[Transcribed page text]
^^^^

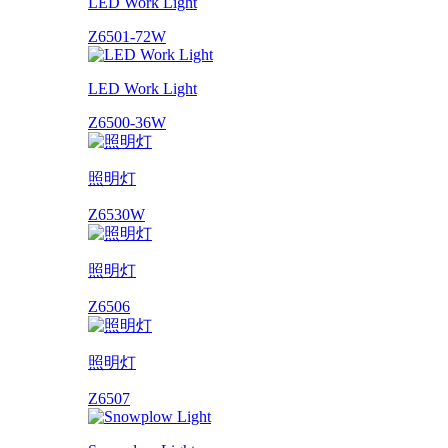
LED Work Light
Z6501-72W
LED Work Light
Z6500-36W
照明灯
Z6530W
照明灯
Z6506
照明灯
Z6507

^^^^

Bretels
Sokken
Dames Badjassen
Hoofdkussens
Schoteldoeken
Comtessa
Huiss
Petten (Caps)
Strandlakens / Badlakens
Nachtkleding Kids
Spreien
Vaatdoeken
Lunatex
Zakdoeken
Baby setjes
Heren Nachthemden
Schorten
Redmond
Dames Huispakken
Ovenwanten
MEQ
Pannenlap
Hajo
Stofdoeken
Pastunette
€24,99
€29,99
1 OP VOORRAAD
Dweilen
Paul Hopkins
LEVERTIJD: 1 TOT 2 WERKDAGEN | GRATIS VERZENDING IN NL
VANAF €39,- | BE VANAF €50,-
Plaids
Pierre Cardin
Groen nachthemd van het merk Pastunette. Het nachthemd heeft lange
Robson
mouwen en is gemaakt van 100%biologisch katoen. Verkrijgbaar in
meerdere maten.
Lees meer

^^^^

▶ **ASSIGNMENT**
Count the lines of the material that contain the string "Pastunette", treating uppercase and lowercase as different. Reply with the number only.

▶ **SOLVED PROBLEM**
2